** Text under study follows **

This model concerns mainly the Single Windows implemented as part of a PPP that brings on board the Government and the private sector. This PPP model is limited to the management and steering of the project. The logic of stepping up the competitive foreign trade environment is at the heart of this mutually beneficial partnership (e.g.: Ghana, Hong Kong, Japan, Malaysia, Mauritius, Senegal, Singapore, Cameroon, Morocco, Congo, etc.). Generally, SW services established under PPP are payable. But the tariffs are often negotiated or approved (Senegal), the objective being to ensure equilibrium in the operation. In some cases, the use of the SW is optional (Germany, Hong Kong, Japan, Malaysia, Sweden, U.S.A., Republic of Korea), whereas in other countries, it is mandatory (Finland, Ghana, Guatemala, Mauritius, Republic of Korea, Senegal). The PPP model presents the advantage of being complementary to the other types of funding available as it gives the latitude to call on to the Government or donors, if need be, depending on the opportunities or the context.

** End of Text under study **

— Problem details —
Retype the entire passage on the public-private partnership model for Single Windows, word for word. None of the lines are needed for this work.

** Data for review follows **

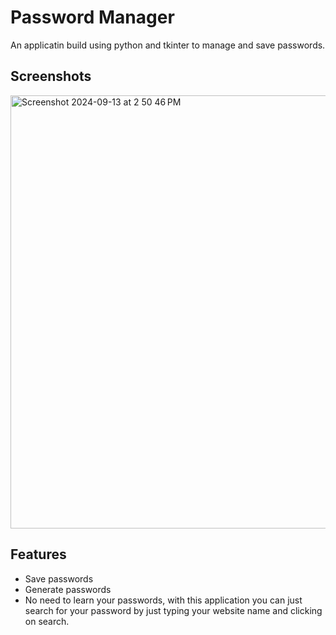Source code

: 
# Password Manager  

An applicatin build using python and tkinter to manage and save passwords.


## Screenshots

<img width="693" alt="Screenshot 2024-09-13 at 2 50 46 PM" src="https://github.com/user-attachments/assets/43175ab7-7b14-4dd8-ad4e-fa04f557e84b">



## Features

- Save passwords
- Generate passwords
- No need to learn your passwords,  with this application you can just search for your password by just typing your website name and clicking on search.

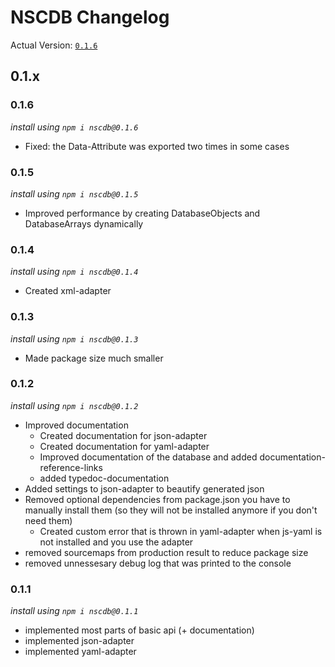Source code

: # NSCDB Changelog

Actual Version: [`0.1.6`](#0.1.6)

## 0.1.x

### 0.1.6

_install using `npm i nscdb@0.1.6`_
* Fixed: the Data-Attribute was exported two times in some cases

### 0.1.5

_install using `npm i nscdb@0.1.5`_
* Improved performance by creating DatabaseObjects and DatabaseArrays dynamically

### 0.1.4

_install using `npm i nscdb@0.1.4`_
* Created xml-adapter


### 0.1.3

_install using `npm i nscdb@0.1.3`_
* Made package size much smaller

### 0.1.2
_install using `npm i nscdb@0.1.2`_

* Improved documentation
  * Created documentation for json-adapter
  * Created documentation for yaml-adapter
  * Improved documentation of the database and added documentation-reference-links
  * added typedoc-documentation
* Added settings to json-adapter to beautify generated json
* Removed optional dependencies from package.json you have to manually install them 
  (so they will not be installed anymore if you don't need them)
  * Created custom error that is thrown in yaml-adapter when js-yaml is not 
    installed and you use the adapter
* removed sourcemaps from production result to reduce package size
* removed unnessesary debug log that was printed to the console


### 0.1.1
_install using `npm i nscdb@0.1.1`_

* implemented most parts of basic api (+ documentation)
* implemented json-adapter
* implemented yaml-adapter
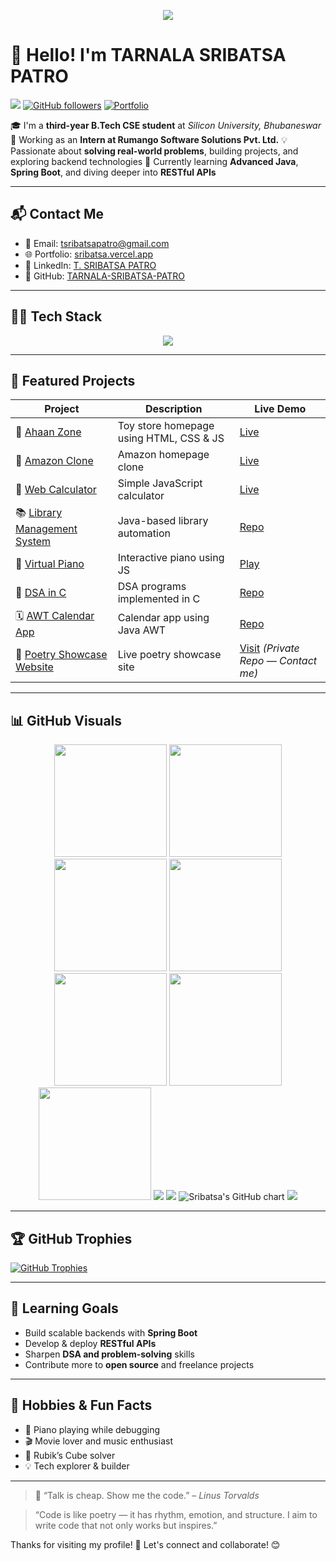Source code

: <p align="center">
  <img src="https://readme-typing-svg.demolab.com/?lines=Hi!+I'm+Tarnala+Sribatsa+Patro;3rd+Year+CSE+Student;Spring+Boot+Backend+Developer;Always+Learning+Something+New!&center=true&width=500&height=50">
</p>

# 👋 Hello! I'm **TARNALA SRIBATSA PATRO**

[![](https://komarev.com/ghpvc/?username=TARNALA-SRIBATSA-PATRO\&label=Profile%20Views\&color=0e75b6\&style=flat)](https://github.com/TARNALA-SRIBATSA-PATRO)
[![GitHub followers](https://img.shields.io/github/followers/TARNALA-SRIBATSA-PATRO?label=Follow\&style=social)](https://github.com/TARNALA-SRIBATSA-PATRO)
[![Portfolio](https://img.shields.io/badge/Portfolio-sribatsa.vercel.app-0e75b6?style=flat\&logo=vercel\&logoColor=white)](https://sribatsa.vercel.app)

🎓 I'm a **third-year B.Tech CSE student** at *Silicon University, Bhubaneswar*
💼 Working as an **Intern at Rumango Software Solutions Pvt. Ltd.**
💡 Passionate about **solving real-world problems**, building projects, and exploring backend technologies
🌱 Currently learning **Advanced Java**, **Spring Boot**, and diving deeper into **RESTful APIs**

---

## 📬 Contact Me

* 📧 Email: [tsribatsapatro@gmail.com](mailto:tsribatsapatro@gmail.com)
* 🌐 Portfolio: [sribatsa.vercel.app](https://sribatsa.vercel.app)
* 🔗 LinkedIn: [T. SRIBATSA PATRO](https://www.linkedin.com/in/t-sribatsa-patro)
* 🐙 GitHub: [TARNALA-SRIBATSA-PATRO](https://github.com/TARNALA-SRIBATSA-PATRO)

---

## 🧑‍💻 Tech Stack

<p align="center">
  <img src="https://skillicons.dev/icons?i=c,java,spring,html,css,js,git,github,vscode,postman,eclipse,intellij" />
</p>

---

## 🌟 Featured Projects

| Project                                                                                             | Description                             | Live Demo                                                                   |
| --------------------------------------------------------------------------------------------------- | --------------------------------------- | --------------------------------------------------------------------------- |
| 🎠 [Ahaan Zone](https://tarnala-sribatsa-patro.github.io/Ahaan_Zone/)                               | Toy store homepage using HTML, CSS & JS | [Live](https://tarnala-sribatsa-patro.github.io/Ahaan_Zone/)                |
| 🛒 [Amazon Clone](https://tarnala-sribatsa-patro.github.io/Amazon_Clone/)                           | Amazon homepage clone                   | [Live](https://tarnala-sribatsa-patro.github.io/Amazon_Clone/)              |
| 🧮 [Web Calculator](https://tarnala-sribatsa-patro.github.io/web-calculator/)                       | Simple JavaScript calculator            | [Live](https://tarnala-sribatsa-patro.github.io/web-calculator/)            |
| 📚 [Library Management System](https://github.com/TARNALA-SRIBATSA-PATRO/Library-Management-System) | Java-based library automation           | [Repo](https://github.com/TARNALA-SRIBATSA-PATRO/Library-Management-System) |
| 🎹 [Virtual Piano](https://tarnala-sribatsa-patro.github.io/piano/)                                 | Interactive piano using JS              | [Play](https://tarnala-sribatsa-patro.github.io/piano/)                     |
| 🧠 [DSA in C](https://github.com/TARNALA-SRIBATSA-PATRO/dsa-in-c)                                   | DSA programs implemented in C           | [Repo](https://github.com/TARNALA-SRIBATSA-PATRO/dsa-in-c)                  |
| 🗓️ [AWT Calendar App](https://github.com/TARNALA-SRIBATSA-PATRO/AWT-Calendar-App)                  | Calendar app using Java AWT             | [Repo](https://github.com/TARNALA-SRIBATSA-PATRO/AWT-Calendar-App)          |
| 📖 [Poetry Showcase Website](https://sabita.vercel.app/)                                            | Live poetry showcase site               | [Visit](https://sabita.vercel.app/) *(Private Repo — Contact me)*           |

---

## 📊 GitHub Visuals

<p align="center">
  <img src="https://github-readme-stats.vercel.app/api?username=TARNALA-SRIBATSA-PATRO&show_icons=true&theme=github_dark&hide_border=true&count_private=true" height="180em"/>
  <img src="https://github-readme-stats.vercel.app/api/top-langs/?username=TARNALA-SRIBATSA-PATRO&layout=compact&theme=github_dark&hide_border=true" height="180em"/>
  <img src="https://github-readme-streak-stats.herokuapp.com?user=TARNALA-SRIBATSA-PATRO&theme=dark&hide_border=true" height="180em"/>
  <img src="https://github-profile-summary-cards.vercel.app/api/cards/profile-details?username=TARNALA-SRIBATSA-PATRO&theme=github_dark" height="180em"/>
  <img src="https://github-profile-summary-cards.vercel.app/api/cards/repos-per-language?username=TARNALA-SRIBATSA-PATRO&theme=github_dark" height="180em"/>
  <img src="https://github-profile-summary-cards.vercel.app/api/cards/most-commit-language?username=TARNALA-SRIBATSA-PATRO&theme=github_dark" height="180em"/>
  <img src="https://github-profile-summary-cards.vercel.app/api/cards/productive-time?username=TARNALA-SRIBATSA-PATRO&theme=github_dark&utcOffset=5" height="180em"/>
  <img src="https://github-readme-activity-graph.vercel.app/graph?username=TARNALA-SRIBATSA-PATRO&bg_color=0d1117&color=ffffff&line=5BCDEC&point=FFFFFF&area=true&hide_border=true" />
  <img src="https://raw.githubusercontent.com/TARNALA-SRIBATSA-PATRO/TARNALA-SRIBATSA-PATRO/output/github-contribution-grid-snake.svg" />
  <img src="https://ghchart.rshah.org/5BCDEC/TARNALA-SRIBATSA-PATRO" alt="Sribatsa's GitHub chart" />
  <img src="https://visitor-badge.laobi.icu/badge?page_id=TARNALA-SRIBATSA-PATRO.TARNALA-SRIBATSA-PATRO" />
</p>

---

## 🏆 GitHub Trophies

[![GitHub Trophies](https://github-profile-trophy.vercel.app/?username=TARNALA-SRIBATSA-PATRO\&theme=darkhub\&no-frame=true\&column=7\&margin-w=10)](https://github.com/ryo-ma/github-profile-trophy)

---

## 🎯 Learning Goals

* Build scalable backends with **Spring Boot**
* Develop & deploy **RESTful APIs**
* Sharpen **DSA and problem-solving** skills
* Contribute more to **open source** and freelance projects

---

## 🎵 Hobbies & Fun Facts

* 🎹 Piano playing while debugging
* 🎬 Movie lover and music enthusiast
* 🧊 Rubik’s Cube solver
* 💡 Tech explorer & builder

---

> 💬 “Talk is cheap. Show me the code.” – *Linus Torvalds*

> “Code is like poetry — it has rhythm, emotion, and structure. I aim to write code that not only works but inspires.”

Thanks for visiting my profile! 🚀 Let's connect and collaborate! 😊
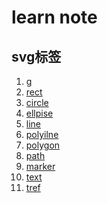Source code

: learn note
=================

## svg标签

 1. [g][1]
 2. [rect][2]
 3. [circle][3]
 4. [ellpise][4]
 5. [line][5]
 6. [polyilne][6]
 7. [polygon][7]
 8. [path][8]
 9. [marker][9]
 10. [text][10]
 11. [tref][11]




  [1]: https://github.com/cookfront/learn-note/blob/master/html/svg/svg-g-element.md
  [2]: https://github.com/cookfront/learn-note/blob/master/html/svg/svg-rect-element.md
  [3]: https://github.com/cookfront/learn-note/blob/master/html/svg/svg-circle-element.md
  [4]: https://github.com/cookfront/learn-note/blob/master/html/svg/svg-ellipse-element.md
  [5]: https://github.com/cookfront/learn-note/blob/master/html/svg/svg-line-element.md
  [6]: https://github.com/cookfront/learn-note/blob/master/html/svg/svg-polyline-element.md
  [7]: https://github.com/cookfront/learn-note/blob/master/html/svg/svg-polygon-element.md
  [8]: https://github.com/cookfront/learn-note/blob/master/html/svg/svg-path-element.md
  [9]: https://github.com/cookfront/learn-note/blob/master/html/svg/svg-marker-element.md
  [10]: https://github.com/cookfront/learn-note/blob/master/html/svg/svg-text-element.md
  [11]: https://github.com/cookfront/learn-note/blob/master/html/svg/svg-tref-element.md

** End of Data for review **

— Problem solution —
This model concerns mainly the Single Windows implemented as part of a PPP that brings on board the Government and the private sector. This PPP model is limited to the management and steering of the project. The logic of stepping up the competitive foreign trade environment is at the heart of this mutually beneficial partnership (e.g.: Ghana, Hong Kong, Japan, Malaysia, Mauritius, Senegal, Singapore, Cameroon, Morocco, Congo, etc.). Generally, SW services established under PPP are payable. But the tariffs are often negotiated or approved (Senegal), the objective being to ensure equilibrium in the operation. In some cases, the use of the SW is optional (Germany, Hong Kong, Japan, Malaysia, Sweden, U.S.A., Republic of Korea), whereas in other countries, it is mandatory (Finland, Ghana, Guatemala, Mauritius, Republic of Korea, Senegal). The PPP model presents the advantage of being complementary to the other types of funding available as it gives the latitude to call on to the Government or donors, if need be, depending on the opportunities or the context.